(Records from a data source)
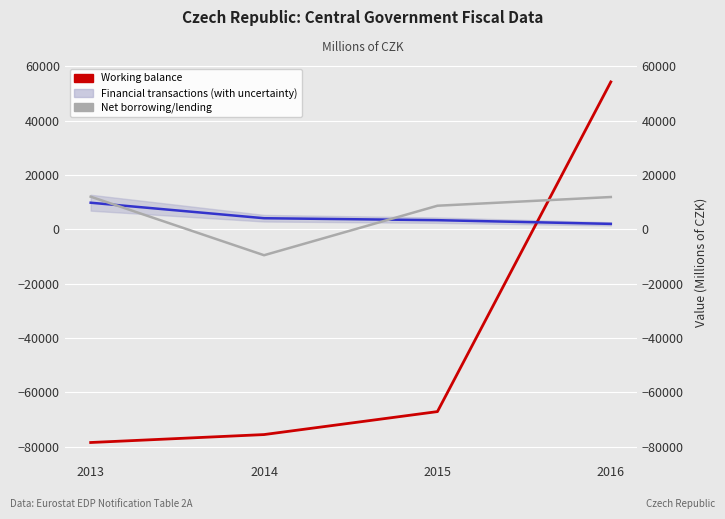

What is the difference between the highest and lowest values at 2014?

79623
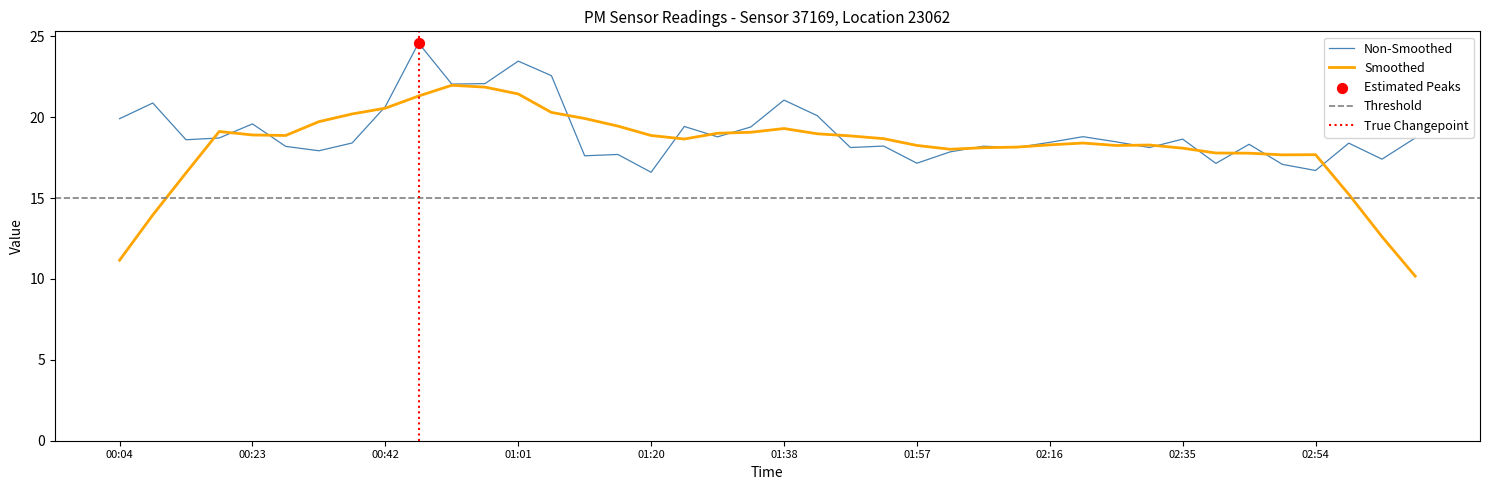

What is the lowest value of the Non-Smoothed series?

16.6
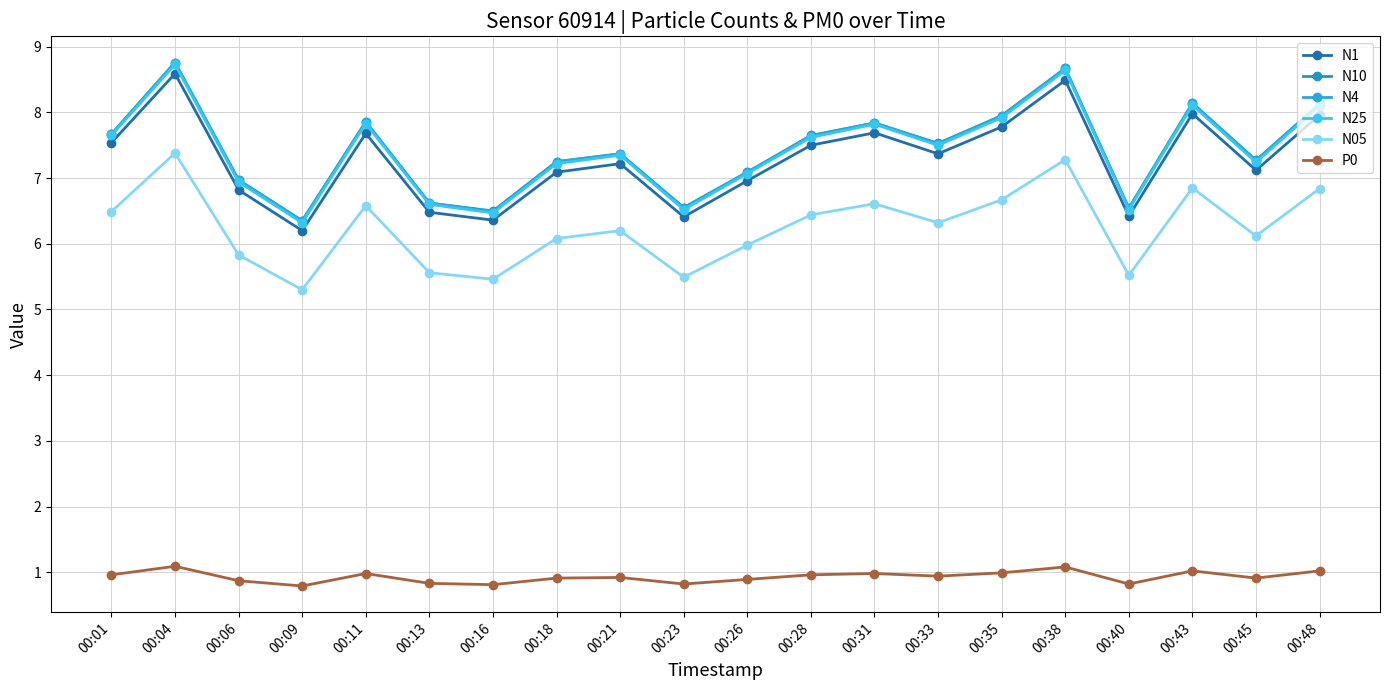

Where is the first local minimum for N25?

00:09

• WHAT YOU WILL DO: Rewrite all of the data above, replacing every occurrence of "lowest" with "smallest" and leaving everything else unchanged. Omit the pictures from your answer.

• ANSWER TO THIS EXERCISE:
What is the difference between the highest and smallest values at 2014?

79623

What is the smallest value of the Non-Smoothed series?

16.6

Where is the first local minimum for N25?

00:09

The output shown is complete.